Now, if it were just a series of set-pieces and no more, Shadow would be fun, but it wouldn’t have it’s peculiar, haunting quality. That is, in part, created by the ambiance of the game – it’s mythic/fairy tale setting, the huge expanses of empty fields, forests and ruins. The solitude of it all. But it also has to do with its inversion of a typical video game formula.
A lot of games like to introduce a moral element – players are offered the choice between doing the ‘good’, or the ‘bad’ action, but it usually doesn’t work, since it tends to just reduce the moral choice to another variable that effects the way the game is played (like choosing a physically strong character over an agile one). Although there really is no choice of what you can do in Shadow, it in an odd way drives home the point that actions have consequences.
It is made clear from the outset that in coming to this land, Wander is transgressing the laws of his people. And although the sacrifice of the girl appears to be an injustice, as the game progresses it subtly suggests that the taboos against visiting this place are there for a good reason, and that Wander is getting involved with dangerous and corrupting forces. Indeed, the whole, “I will bring my beloved back to life no matter what it takes” plot should be an indication that the story is going to go to some dark places.
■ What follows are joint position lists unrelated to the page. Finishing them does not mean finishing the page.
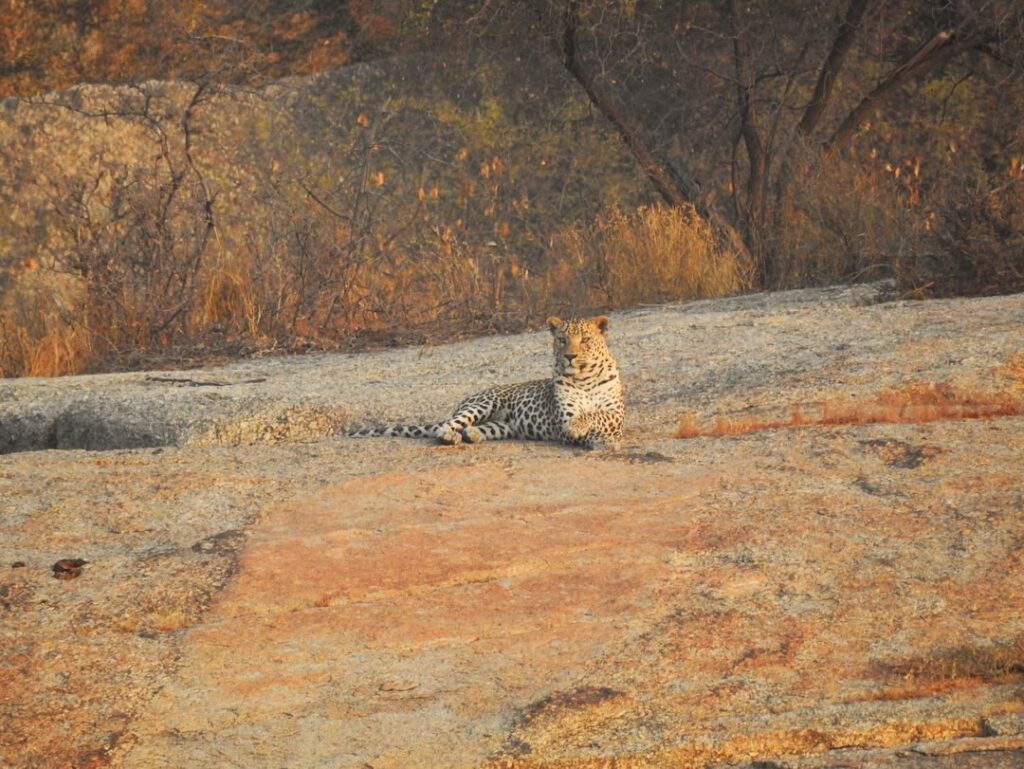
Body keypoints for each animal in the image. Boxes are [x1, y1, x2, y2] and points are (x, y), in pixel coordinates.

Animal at [348, 315, 624, 449]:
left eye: (585, 340)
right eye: (562, 340)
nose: (570, 356)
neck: (584, 378)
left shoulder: (616, 415)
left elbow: (598, 416)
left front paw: (602, 439)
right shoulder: (564, 417)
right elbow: (583, 419)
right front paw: (587, 434)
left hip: (504, 426)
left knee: (478, 428)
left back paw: (472, 434)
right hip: (483, 404)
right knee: (445, 426)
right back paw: (452, 436)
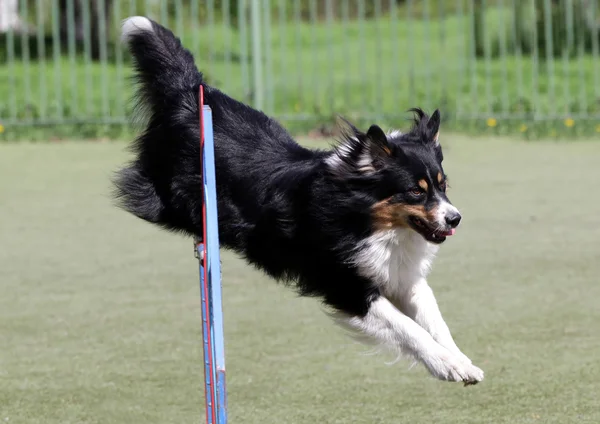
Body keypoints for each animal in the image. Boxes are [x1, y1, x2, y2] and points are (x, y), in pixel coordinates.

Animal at [116, 16, 482, 386]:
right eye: (416, 191)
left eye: (442, 186)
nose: (455, 218)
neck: (366, 220)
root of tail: (189, 91)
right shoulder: (345, 284)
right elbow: (408, 328)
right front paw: (446, 365)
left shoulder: (401, 276)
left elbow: (435, 321)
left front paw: (462, 361)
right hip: (173, 197)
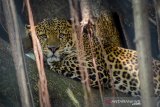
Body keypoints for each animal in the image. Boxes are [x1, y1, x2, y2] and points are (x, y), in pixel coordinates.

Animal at [25, 11, 160, 97]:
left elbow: (67, 60)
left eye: (61, 35)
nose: (53, 48)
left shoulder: (96, 68)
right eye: (43, 36)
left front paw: (51, 62)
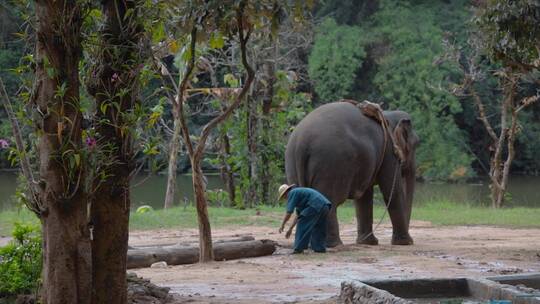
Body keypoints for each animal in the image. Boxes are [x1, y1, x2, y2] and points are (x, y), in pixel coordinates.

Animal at [284, 101, 420, 246]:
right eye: (416, 144)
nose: (410, 240)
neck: (388, 114)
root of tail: (301, 144)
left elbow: (365, 196)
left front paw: (367, 242)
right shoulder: (390, 151)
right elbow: (392, 191)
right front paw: (405, 243)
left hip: (292, 163)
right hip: (330, 165)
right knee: (329, 202)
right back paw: (333, 244)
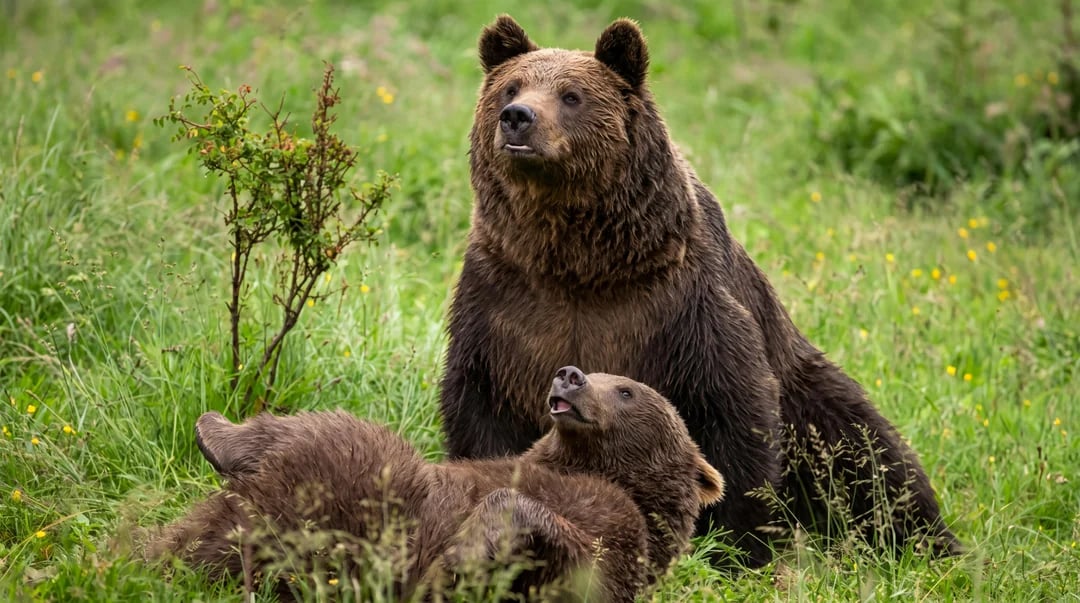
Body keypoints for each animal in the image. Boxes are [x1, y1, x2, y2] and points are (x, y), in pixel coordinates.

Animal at [147, 367, 725, 602]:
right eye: (602, 374)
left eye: (626, 389)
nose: (570, 374)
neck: (594, 468)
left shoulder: (621, 534)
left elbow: (577, 560)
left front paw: (461, 553)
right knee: (319, 429)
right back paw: (213, 430)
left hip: (361, 513)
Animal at [439, 15, 960, 568]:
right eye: (511, 87)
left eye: (571, 95)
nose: (517, 118)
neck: (579, 261)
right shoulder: (504, 301)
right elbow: (482, 405)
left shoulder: (680, 303)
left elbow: (731, 409)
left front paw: (737, 545)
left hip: (809, 392)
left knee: (867, 454)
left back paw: (926, 542)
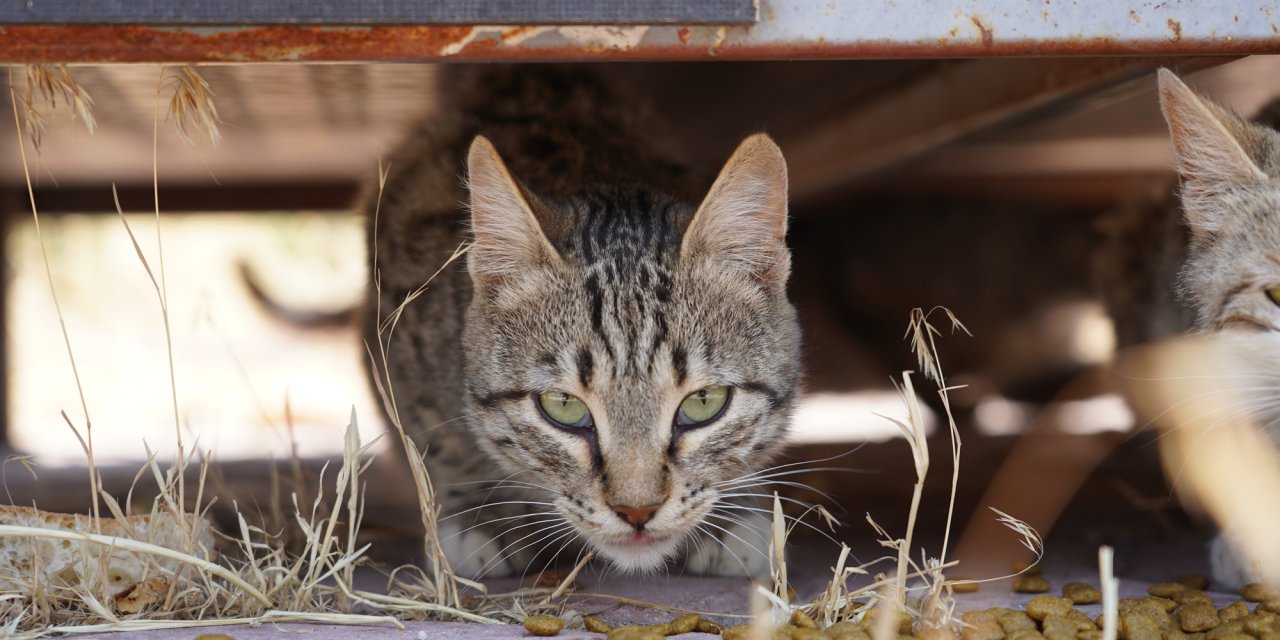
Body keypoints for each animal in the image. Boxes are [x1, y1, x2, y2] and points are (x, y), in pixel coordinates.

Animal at [363, 67, 798, 578]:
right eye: (563, 407)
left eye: (704, 402)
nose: (637, 511)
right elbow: (433, 437)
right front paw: (484, 515)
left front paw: (732, 514)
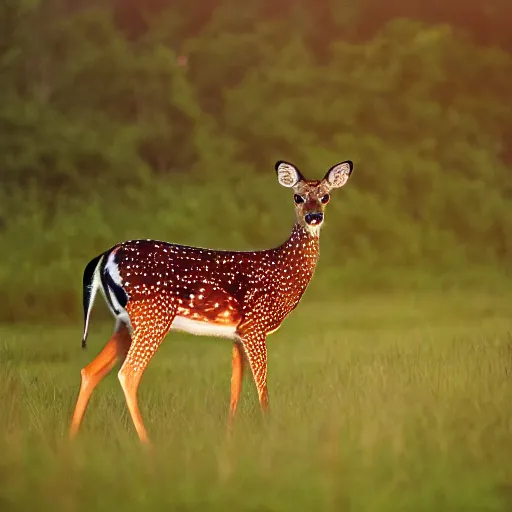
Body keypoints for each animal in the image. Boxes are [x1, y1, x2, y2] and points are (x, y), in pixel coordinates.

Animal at [70, 161, 354, 444]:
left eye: (325, 196)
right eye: (298, 197)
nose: (313, 217)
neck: (282, 270)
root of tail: (106, 255)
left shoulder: (238, 333)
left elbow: (235, 388)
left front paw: (229, 438)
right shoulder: (255, 325)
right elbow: (262, 387)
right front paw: (271, 432)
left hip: (126, 323)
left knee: (90, 371)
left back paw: (70, 441)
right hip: (152, 315)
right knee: (127, 374)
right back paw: (148, 444)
Every Colossus that Wander kills seems to be a sort of ‘death’ for Wander. Mournful music plays, and – this is difficult to describe – he seems to somehow become infected by the death of the colossus. His physical appearance slowly deteriorates over the course of the game, until he looks a bit like a walking corpse. It quickly becomes clear that Wander’s actions come with a heavy price indeed.
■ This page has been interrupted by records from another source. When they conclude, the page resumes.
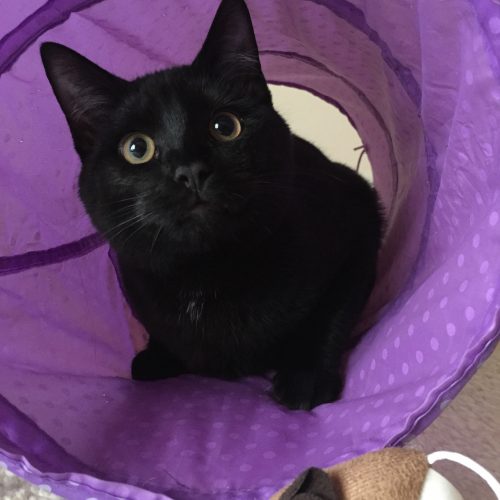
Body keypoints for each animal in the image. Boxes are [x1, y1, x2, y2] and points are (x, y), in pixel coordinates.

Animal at [40, 0, 383, 410]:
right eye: (137, 148)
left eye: (225, 126)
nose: (190, 171)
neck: (205, 272)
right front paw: (156, 357)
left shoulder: (359, 216)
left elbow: (334, 308)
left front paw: (307, 376)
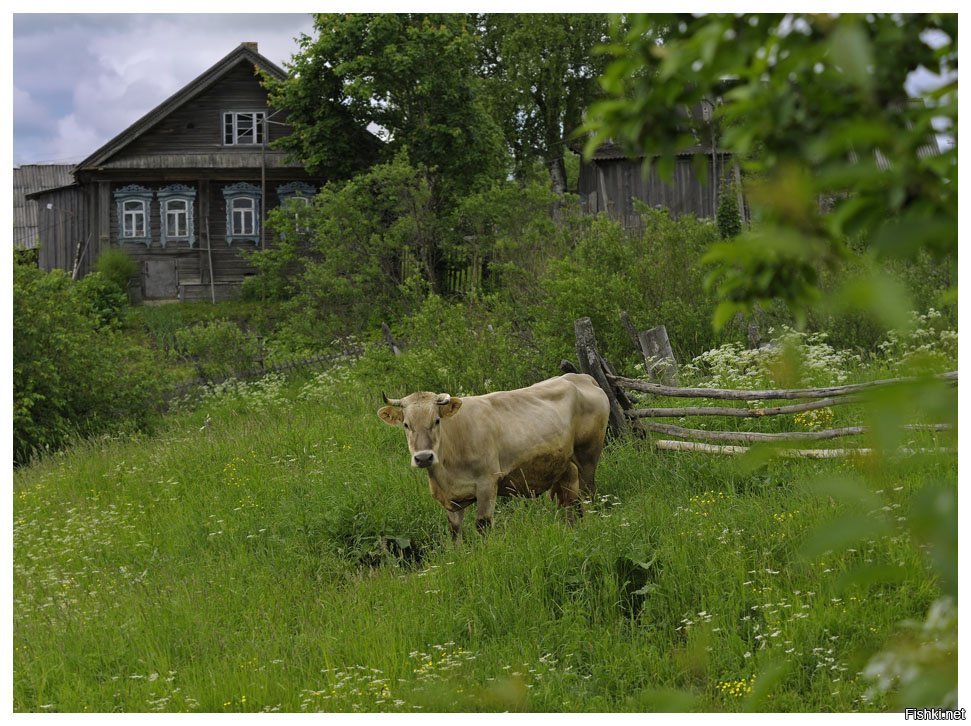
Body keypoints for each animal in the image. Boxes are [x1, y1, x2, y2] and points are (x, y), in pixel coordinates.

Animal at [378, 378, 608, 544]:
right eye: (406, 425)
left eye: (436, 421)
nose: (424, 457)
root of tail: (579, 377)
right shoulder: (450, 499)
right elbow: (455, 532)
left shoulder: (487, 483)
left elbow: (483, 525)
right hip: (565, 468)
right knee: (570, 503)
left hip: (588, 457)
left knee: (588, 496)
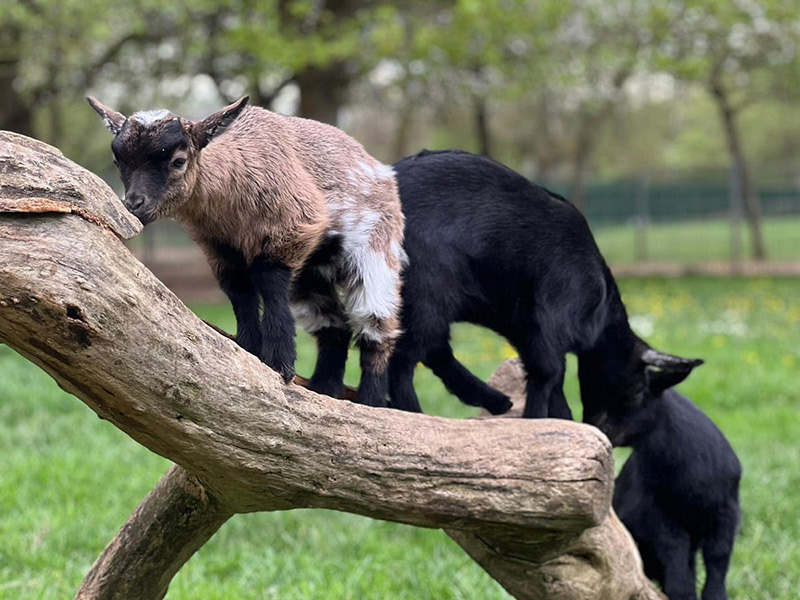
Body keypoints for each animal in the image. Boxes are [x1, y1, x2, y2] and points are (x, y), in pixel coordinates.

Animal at [88, 96, 405, 407]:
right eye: (118, 161)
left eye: (178, 161)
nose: (134, 204)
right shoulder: (220, 249)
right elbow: (240, 293)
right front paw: (248, 349)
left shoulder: (294, 226)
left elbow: (269, 283)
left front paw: (280, 364)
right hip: (312, 272)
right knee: (333, 325)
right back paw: (325, 389)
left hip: (376, 252)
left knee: (376, 330)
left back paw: (370, 401)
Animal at [309, 149, 702, 419]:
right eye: (637, 391)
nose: (607, 431)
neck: (601, 308)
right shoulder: (551, 318)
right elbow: (548, 374)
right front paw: (540, 421)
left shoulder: (528, 329)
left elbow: (551, 377)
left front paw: (560, 418)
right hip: (428, 290)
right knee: (404, 359)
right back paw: (415, 411)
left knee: (433, 351)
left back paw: (492, 400)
Thus Shadow is a curious inversion: while progress in most games pushes the characters towards the happy ending, Shadow follows a tragic trajectory, where the player’s actions move the situation towards catastrophe. By separating the moral component from the mechanics of winning/progress, the game has more of a sense of conscience than if it offered good and bad as two means to the goal. Or, if I wanted to be more pretentious about it, I could say that the fact that winning the game leads to tragedy underlines how there is a moral law above and beyond mere utilitarian concerns about how to achieve our ends.
All this would be too much, and perhaps a bit emotionally manipulative, if Shadow actually tried to have more of a plot. It would become an exercise in making a point, rather than an exercise in making a game. And, if all this weren’t cloaked underneath a fairy-tale garment with a minimal presence of humans, it would likely be too unsettling to play.
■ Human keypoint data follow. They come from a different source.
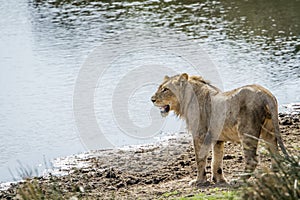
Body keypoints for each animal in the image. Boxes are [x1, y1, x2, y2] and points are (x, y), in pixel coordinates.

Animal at [151, 73, 290, 186]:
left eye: (165, 89)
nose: (152, 99)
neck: (186, 100)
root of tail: (266, 93)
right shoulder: (217, 138)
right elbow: (216, 160)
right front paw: (219, 179)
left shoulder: (199, 135)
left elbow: (200, 159)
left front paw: (199, 181)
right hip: (269, 131)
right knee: (275, 153)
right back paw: (270, 173)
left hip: (246, 131)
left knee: (252, 159)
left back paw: (239, 180)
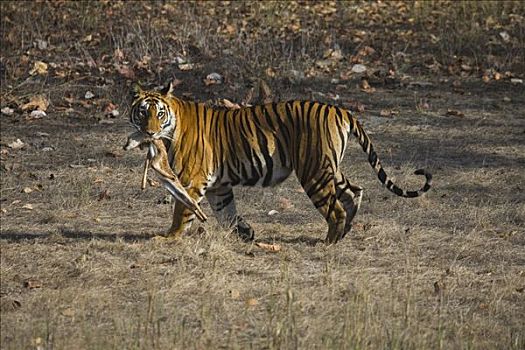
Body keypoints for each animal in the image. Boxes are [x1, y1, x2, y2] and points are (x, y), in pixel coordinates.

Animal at [126, 83, 430, 245]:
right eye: (142, 113)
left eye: (158, 113)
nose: (150, 132)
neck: (173, 123)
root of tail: (340, 109)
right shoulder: (217, 186)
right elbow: (226, 212)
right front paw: (245, 232)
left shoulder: (192, 180)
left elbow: (182, 209)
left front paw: (169, 237)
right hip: (329, 168)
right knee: (354, 192)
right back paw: (346, 231)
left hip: (314, 170)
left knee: (335, 207)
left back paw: (329, 241)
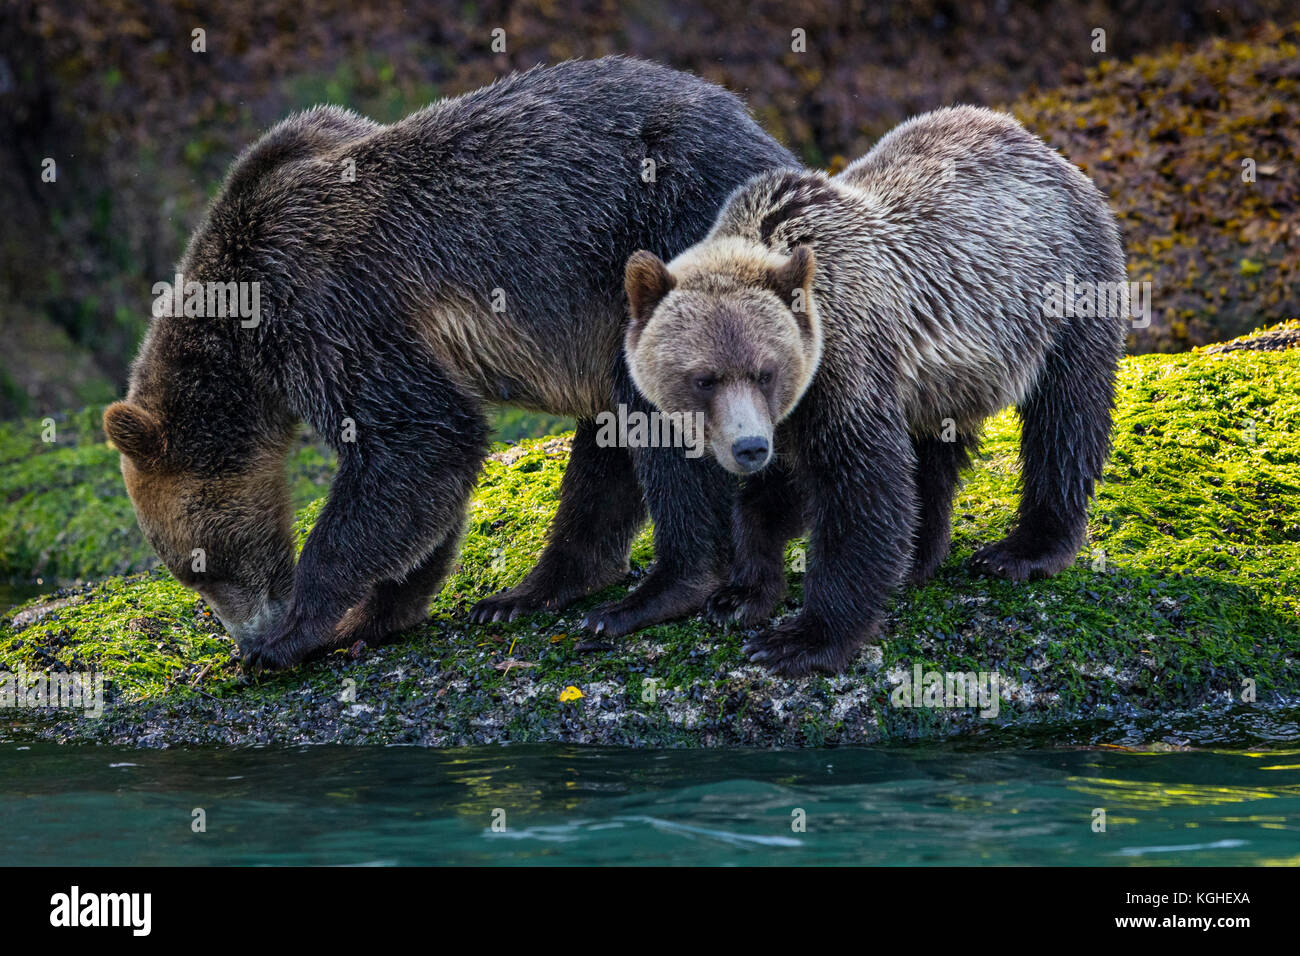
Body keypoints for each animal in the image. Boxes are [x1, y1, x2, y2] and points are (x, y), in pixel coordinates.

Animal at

The absence of humans leads me to another point I like about the game. Wander does have one companion – a horse called Agro. Unlike Epona, who is probably the most famous video game equine, Agro is designed to behave like an actual horse. You never really control her when riding her; you just tug on the reins and whatnot. While I usually dislike when games opt for realism at the expense of some convenience, in this case it pays off. Especially given the lonely setting of the game, the horse does grow on you over time.
And before you ask, yes, someone has made MLP crossover fanart with this, and stuck it on a T-Shirt:
So, um, I suppose I have come full circle with this post.